For global markets to feel better again, oil prices and inflation must now fall and stay low, said Hans Peterson, global head of asset allocation at SEB Investment Management in Sweden.

"What we're looking at is how consumers react and how central banks react and when they'll be comfortable with what they're doing," Peterson said, referring to rising interest rates and the withdrawal of stimulus.

gas

Brent crude futures entered U.S. trade at $103.87 a barrel, having earlier rallied as high as $105.85 as supply worries offset recession fears.

Uncertainty over European gas supplies has sparked the latest bout of growth concerns, sending prices soaring.Benchmark Dutch gas prices have doubled since mid-June.
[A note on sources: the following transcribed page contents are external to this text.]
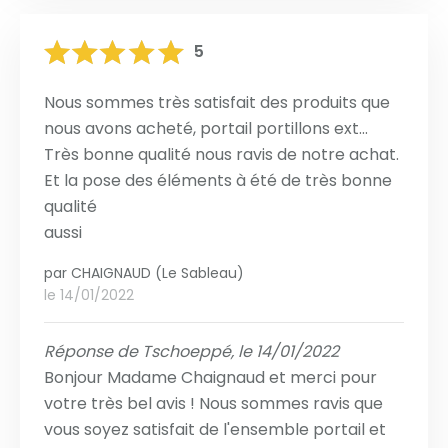
5
Nous sommes très satisfait des produits que
nous avons acheté, portail portillons ext...
Très bonne qualité nous ravis de notre achat.
Et la pose des éléments à été de très bonne
qualité
aussi
par
CHAIGNAUD (Le Sableau)
le 14/01/2022
Réponse de Tschoeppé, le 14/01/2022
Bonjour Madame Chaignaud et merci pour
votre très bel avis ! Nous sommes ravis que
vous soyez satisfait de l'ensemble portail et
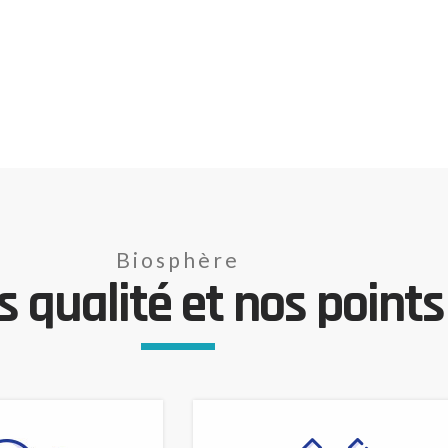
Biosphère
 qualité et nos points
However, they fell 7% on Tuesday after the Norwegian government intervened to end an industrial strike that appeared to exacerbate Europe's energy crisis, and now warnings of rationing have emerged.
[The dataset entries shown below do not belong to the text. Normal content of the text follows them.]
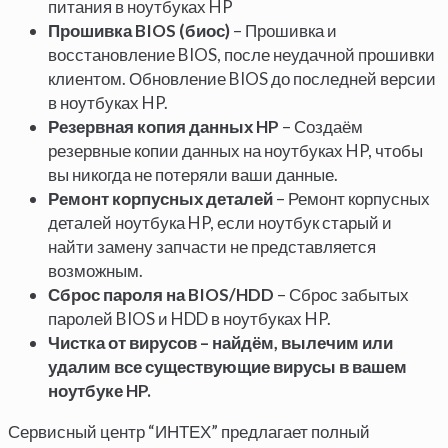
питания в ноутбуках HP
Прошивка BIOS (биос)
– Прошивка и
восстановление BIOS, после неудачной прошивки
клиентом. Обновление BIOS до последней версии
в ноутбуках HP.
Резервная копия данных HP
– Создаём
резервные копии данных на ноутбуках HP, чтобы
вы никогда не потеряли ваши данные.
Ремонт корпусных деталей
– Ремонт корпусных
деталей ноутбука HP, если ноутбук старый и
найти замену запчасти не представляется
возможным.
Сброс пароля на BIOS/HDD
– Сброс забытых
паролей BIOS и HDD в ноутбуках HP.
Чистка от вирусов – найдём, вылечим или
удалим все существующие вирусы в вашем
ноутбуке HP.
Сервисный центр “ИНТЕХ” предлагает полный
Some investors worry that the flow of gas along the Nord Stream pipeline, which transports gas from Russia to Germany after a 10-day maintenance shutdown from July 11, may not resume, and that winter supply shortages will lead to a sharp drop in rationing and economic activity .

The background is rising interest rates.

Minutes from the Fed later in the meeting should provide insight into its June meeting, which announced the largest hike in U.S. benchmark interest rates in nearly 30 years.That could herald more rate hikes, as Fed officials have said their priority is fighting inflation, even at the cost of economic growth.

A key part of the U.S. Treasury yield curve — the two-year and 10-year ranges — remained inverted for the second day in a row on Wednesday, signaling growing fears of recession risk in the world’s largest bond market.

An inversion of this part of the Treasury curve is seen as a reliable indicator that a recession is imminent, usually 18-24 months away.

On Tuesday, the two-year, five-year segment also remained inverted for the first time since February 2020. "The likelihood of a soft landing has dropped significantly," said August Hatecke, co-head of Asia Pacific at UBS Wealth Management. told investors at a conference in Singapore.